ASSIGNED TASK: The copy you return must match the listing word for word and carry no pictures.

DATA TO EXAMINE:
★ ★ ★
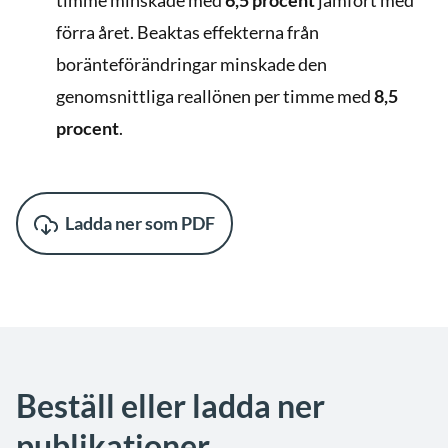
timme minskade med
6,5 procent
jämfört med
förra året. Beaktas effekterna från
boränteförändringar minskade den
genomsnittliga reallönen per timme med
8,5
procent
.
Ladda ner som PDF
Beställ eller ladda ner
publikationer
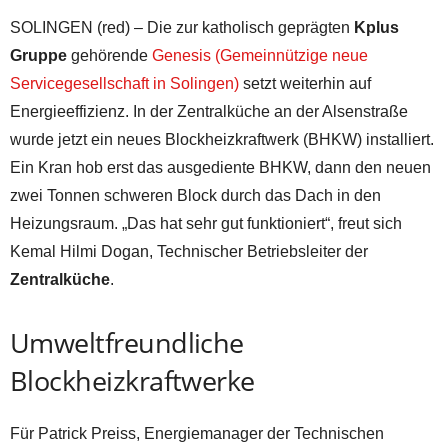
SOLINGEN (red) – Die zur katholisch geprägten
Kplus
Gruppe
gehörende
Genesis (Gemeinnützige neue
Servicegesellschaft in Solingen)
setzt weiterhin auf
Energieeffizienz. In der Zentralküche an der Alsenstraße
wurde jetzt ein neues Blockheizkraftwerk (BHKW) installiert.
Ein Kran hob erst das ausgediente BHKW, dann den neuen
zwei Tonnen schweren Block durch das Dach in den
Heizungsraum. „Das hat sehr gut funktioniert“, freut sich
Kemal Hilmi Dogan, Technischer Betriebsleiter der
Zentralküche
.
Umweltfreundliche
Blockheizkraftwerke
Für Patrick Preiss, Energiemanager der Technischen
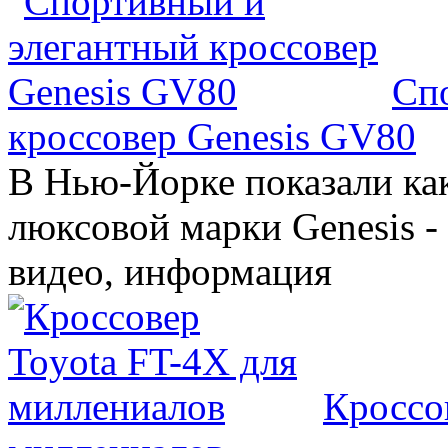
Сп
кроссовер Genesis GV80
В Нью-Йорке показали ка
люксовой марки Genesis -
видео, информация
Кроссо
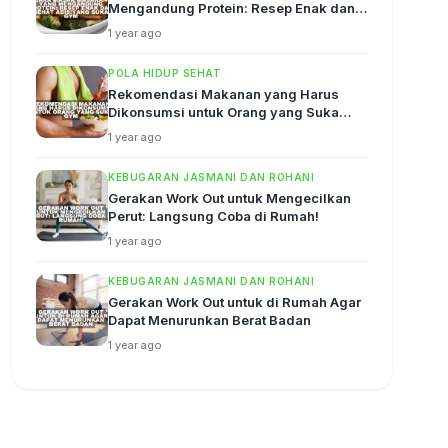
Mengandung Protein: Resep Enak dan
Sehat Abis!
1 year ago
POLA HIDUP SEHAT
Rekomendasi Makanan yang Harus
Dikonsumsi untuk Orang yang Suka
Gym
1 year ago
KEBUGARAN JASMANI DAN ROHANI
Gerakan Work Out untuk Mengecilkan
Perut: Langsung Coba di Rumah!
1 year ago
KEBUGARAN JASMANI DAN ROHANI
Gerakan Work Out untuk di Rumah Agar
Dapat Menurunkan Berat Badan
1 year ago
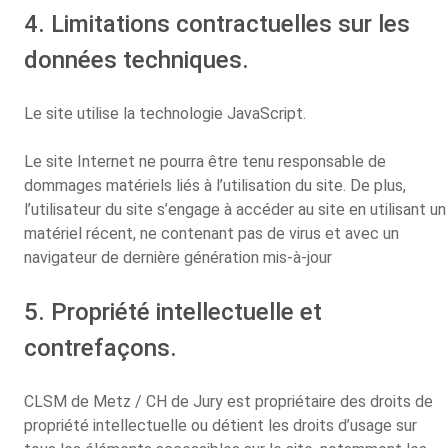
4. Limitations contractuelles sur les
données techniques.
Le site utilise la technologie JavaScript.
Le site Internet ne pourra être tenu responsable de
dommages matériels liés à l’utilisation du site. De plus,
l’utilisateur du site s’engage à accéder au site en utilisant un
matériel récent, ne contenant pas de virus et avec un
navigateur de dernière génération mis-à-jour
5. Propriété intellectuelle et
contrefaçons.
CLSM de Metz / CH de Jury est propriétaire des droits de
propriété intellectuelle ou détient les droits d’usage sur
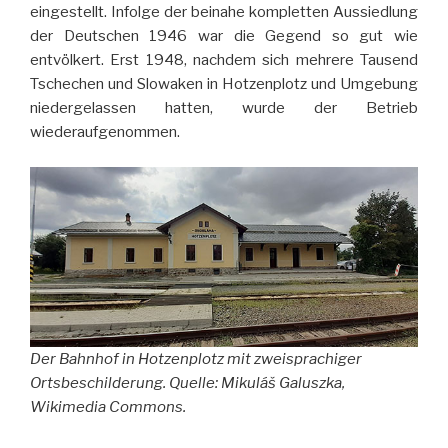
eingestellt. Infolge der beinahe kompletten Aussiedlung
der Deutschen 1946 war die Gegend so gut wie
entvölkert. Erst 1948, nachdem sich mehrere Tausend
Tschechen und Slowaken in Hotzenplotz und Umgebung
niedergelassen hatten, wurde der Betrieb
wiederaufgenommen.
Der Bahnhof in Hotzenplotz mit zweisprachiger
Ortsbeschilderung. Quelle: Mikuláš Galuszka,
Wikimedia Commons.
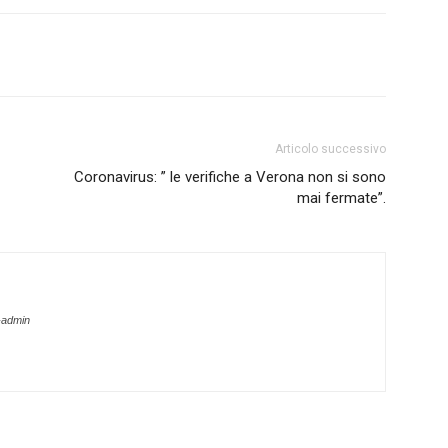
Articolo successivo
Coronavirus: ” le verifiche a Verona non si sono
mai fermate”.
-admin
★ ★ ★
TASK SOLUTION:
timme minskade med
6,5 procent
jämfört med
förra året. Beaktas effekterna från
boränteförändringar minskade den
genomsnittliga reallönen per timme med
8,5
procent
.
Ladda ner som PDF
Beställ eller ladda ner
publikationer
SOLINGEN (red) – Die zur katholisch geprägten
Kplus
Gruppe
gehörende
Genesis (Gemeinnützige neue
Servicegesellschaft in Solingen)
setzt weiterhin auf
Energieeffizienz. In der Zentralküche an der Alsenstraße
wurde jetzt ein neues Blockheizkraftwerk (BHKW) installiert.
Ein Kran hob erst das ausgediente BHKW, dann den neuen
zwei Tonnen schweren Block durch das Dach in den
Heizungsraum. „Das hat sehr gut funktioniert“, freut sich
Kemal Hilmi Dogan, Technischer Betriebsleiter der
Zentralküche
.
Umweltfreundliche
Blockheizkraftwerke
Für Patrick Preiss, Energiemanager der Technischen
Сп
кроссовер Genesis GV80
В Нью-Йорке показали ка
люксовой марки Genesis -
видео, информация
Кроссо
Mengandung Protein: Resep Enak dan
Sehat Abis!
1 year ago
POLA HIDUP SEHAT
Rekomendasi Makanan yang Harus
Dikonsumsi untuk Orang yang Suka
Gym
1 year ago
KEBUGARAN JASMANI DAN ROHANI
Gerakan Work Out untuk Mengecilkan
Perut: Langsung Coba di Rumah!
1 year ago
KEBUGARAN JASMANI DAN ROHANI
Gerakan Work Out untuk di Rumah Agar
Dapat Menurunkan Berat Badan
1 year ago
4. Limitations contractuelles sur les
données techniques.
Le site utilise la technologie JavaScript.
Le site Internet ne pourra être tenu responsable de
dommages matériels liés à l’utilisation du site. De plus,
l’utilisateur du site s’engage à accéder au site en utilisant un
matériel récent, ne contenant pas de virus et avec un
navigateur de dernière génération mis-à-jour
5. Propriété intellectuelle et
contrefaçons.
CLSM de Metz / CH de Jury est propriétaire des droits de
propriété intellectuelle ou détient les droits d’usage sur
eingestellt. Infolge der beinahe kompletten Aussiedlung
der Deutschen 1946 war die Gegend so gut wie
entvölkert. Erst 1948, nachdem sich mehrere Tausend
Tschechen und Slowaken in Hotzenplotz und Umgebung
niedergelassen hatten, wurde der Betrieb
wiederaufgenommen.
Der Bahnhof in Hotzenplotz mit zweisprachiger
Ortsbeschilderung. Quelle: Mikuláš Galuszka,
Wikimedia Commons.
Articolo successivo
Coronavirus: ” le verifiche a Verona non si sono
mai fermate”.
-admin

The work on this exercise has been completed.